● **PASSAGE**:
──────
Should I use 'has_key()' or 'in' on Python dicts?



>>> d = {'a': 1, 'b': 2}

Which of the following is the best way to check if 'a' is in d?

>>> 'a' in d
>>> d.has_key('a')
Asked By: igorgue



in is definitely more pythonic.

In fact has_key() was removed in Python 3.x.

Answered By: tonfa

According to python docs:

has_key() is deprecated in favor of
key in d.

Answered By: Nadia Alramli

in wins hands-down, not just in elegance (and not being deprecated;-) but also in performance, e.g.:

$ python -mtimeit -s'd=dict.fromkeys(range(99))' '12 in d'
10000000 loops, best of 3: 0.0983 usec per loop
$ python -mtimeit -s'd=dict.fromkeys(range(99))' 'd.has_key(12)'
1000000 loops, best of 3: 0.21 usec per loop

While the following observation is not always true, you’ll notice that usually, in Python, the faster solution is more elegant and Pythonic; that’s why -mtimeit is SO helpful — it’s not just about saving a hundred nanoseconds here and there!-)
──────
● **SUPPLIED RECORDS**:
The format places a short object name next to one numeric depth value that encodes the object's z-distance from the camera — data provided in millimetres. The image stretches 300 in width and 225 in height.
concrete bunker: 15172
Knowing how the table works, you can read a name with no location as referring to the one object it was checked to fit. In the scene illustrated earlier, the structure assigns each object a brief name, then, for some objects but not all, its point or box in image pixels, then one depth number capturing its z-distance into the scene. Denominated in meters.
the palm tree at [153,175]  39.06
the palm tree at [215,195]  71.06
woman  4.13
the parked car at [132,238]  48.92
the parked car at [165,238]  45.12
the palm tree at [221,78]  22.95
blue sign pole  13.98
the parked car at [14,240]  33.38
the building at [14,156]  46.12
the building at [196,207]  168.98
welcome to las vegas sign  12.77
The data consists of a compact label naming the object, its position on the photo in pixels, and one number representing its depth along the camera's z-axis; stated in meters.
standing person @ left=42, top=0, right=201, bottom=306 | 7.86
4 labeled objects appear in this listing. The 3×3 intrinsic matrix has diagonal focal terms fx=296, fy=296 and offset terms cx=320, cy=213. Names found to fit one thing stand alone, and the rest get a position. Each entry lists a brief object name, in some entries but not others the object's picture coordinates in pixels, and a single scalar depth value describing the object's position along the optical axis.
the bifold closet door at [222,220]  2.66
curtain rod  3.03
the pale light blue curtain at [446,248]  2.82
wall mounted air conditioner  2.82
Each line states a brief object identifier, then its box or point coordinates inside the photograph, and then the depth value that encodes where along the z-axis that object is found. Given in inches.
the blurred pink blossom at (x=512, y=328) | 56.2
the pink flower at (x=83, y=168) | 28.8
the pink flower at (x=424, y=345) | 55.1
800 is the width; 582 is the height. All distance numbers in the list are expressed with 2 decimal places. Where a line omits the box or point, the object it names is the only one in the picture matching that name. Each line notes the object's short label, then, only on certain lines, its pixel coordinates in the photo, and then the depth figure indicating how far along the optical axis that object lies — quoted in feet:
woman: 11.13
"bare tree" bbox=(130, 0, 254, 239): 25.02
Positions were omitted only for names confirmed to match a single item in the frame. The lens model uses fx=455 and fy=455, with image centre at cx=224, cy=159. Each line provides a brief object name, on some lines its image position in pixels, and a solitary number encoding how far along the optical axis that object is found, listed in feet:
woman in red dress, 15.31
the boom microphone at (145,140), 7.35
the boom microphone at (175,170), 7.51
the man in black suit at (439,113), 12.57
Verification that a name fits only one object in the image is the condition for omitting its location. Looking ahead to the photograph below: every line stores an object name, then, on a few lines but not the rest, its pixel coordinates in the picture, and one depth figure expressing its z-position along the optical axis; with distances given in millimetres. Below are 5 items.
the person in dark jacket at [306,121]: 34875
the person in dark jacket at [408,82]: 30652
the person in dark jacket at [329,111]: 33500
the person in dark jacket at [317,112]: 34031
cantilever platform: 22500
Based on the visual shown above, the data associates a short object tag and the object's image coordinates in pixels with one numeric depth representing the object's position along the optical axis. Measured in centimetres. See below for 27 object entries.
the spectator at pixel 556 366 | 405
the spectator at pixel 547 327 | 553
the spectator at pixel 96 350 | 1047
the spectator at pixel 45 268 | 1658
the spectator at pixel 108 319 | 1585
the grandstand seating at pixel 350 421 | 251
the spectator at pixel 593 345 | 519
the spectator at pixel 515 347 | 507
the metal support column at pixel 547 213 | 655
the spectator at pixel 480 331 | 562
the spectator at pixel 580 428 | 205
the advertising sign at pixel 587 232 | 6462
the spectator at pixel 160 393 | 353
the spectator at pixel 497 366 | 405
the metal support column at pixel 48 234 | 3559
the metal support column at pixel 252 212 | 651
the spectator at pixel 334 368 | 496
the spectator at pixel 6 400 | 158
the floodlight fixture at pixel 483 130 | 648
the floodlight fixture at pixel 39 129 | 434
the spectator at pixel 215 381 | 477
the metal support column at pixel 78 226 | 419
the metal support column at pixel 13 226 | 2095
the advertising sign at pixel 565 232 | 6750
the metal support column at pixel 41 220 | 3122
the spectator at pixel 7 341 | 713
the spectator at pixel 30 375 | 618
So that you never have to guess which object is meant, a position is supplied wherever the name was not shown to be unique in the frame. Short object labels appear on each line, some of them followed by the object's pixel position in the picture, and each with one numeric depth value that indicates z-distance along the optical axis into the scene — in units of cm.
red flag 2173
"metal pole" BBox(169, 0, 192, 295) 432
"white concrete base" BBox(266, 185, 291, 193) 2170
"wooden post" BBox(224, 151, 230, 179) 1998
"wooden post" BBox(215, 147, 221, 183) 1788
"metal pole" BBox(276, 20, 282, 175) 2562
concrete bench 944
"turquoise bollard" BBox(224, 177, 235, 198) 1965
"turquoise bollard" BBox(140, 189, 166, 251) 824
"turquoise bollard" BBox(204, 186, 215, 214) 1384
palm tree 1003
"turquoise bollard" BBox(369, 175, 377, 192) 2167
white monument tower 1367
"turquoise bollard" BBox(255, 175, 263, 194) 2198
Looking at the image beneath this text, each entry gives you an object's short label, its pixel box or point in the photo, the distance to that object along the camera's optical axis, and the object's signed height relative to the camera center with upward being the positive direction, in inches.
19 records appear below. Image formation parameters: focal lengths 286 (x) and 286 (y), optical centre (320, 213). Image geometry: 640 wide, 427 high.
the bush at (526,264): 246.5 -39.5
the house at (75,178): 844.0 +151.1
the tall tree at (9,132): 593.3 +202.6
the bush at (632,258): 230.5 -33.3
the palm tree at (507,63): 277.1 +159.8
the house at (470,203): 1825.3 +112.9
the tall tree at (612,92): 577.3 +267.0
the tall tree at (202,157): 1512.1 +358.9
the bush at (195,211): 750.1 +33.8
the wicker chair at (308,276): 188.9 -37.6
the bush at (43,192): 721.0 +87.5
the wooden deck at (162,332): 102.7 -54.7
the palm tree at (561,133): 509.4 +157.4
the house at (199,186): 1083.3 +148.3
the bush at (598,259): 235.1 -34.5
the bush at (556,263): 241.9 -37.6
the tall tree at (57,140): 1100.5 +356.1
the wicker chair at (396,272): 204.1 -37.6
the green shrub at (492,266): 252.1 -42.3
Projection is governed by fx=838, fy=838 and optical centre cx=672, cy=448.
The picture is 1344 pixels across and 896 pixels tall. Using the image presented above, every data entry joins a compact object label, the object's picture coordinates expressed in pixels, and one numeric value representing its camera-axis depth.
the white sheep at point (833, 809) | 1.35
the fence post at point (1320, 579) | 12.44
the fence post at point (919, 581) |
──────
● **REQUIREMENT**: Extract the part of the forum thread on checking for keys in Python dicts that runs from "Which of the" up to and including "in Python 3.x.", copying it word for word.

● **ANSWER SECTION**:
Which of the following is the best way to check if 'a' is in d?

>>> 'a' in d
>>> d.has_key('a')
Asked By: igorgue



in is definitely more pythonic.

In fact has_key() was removed in Python 3.x.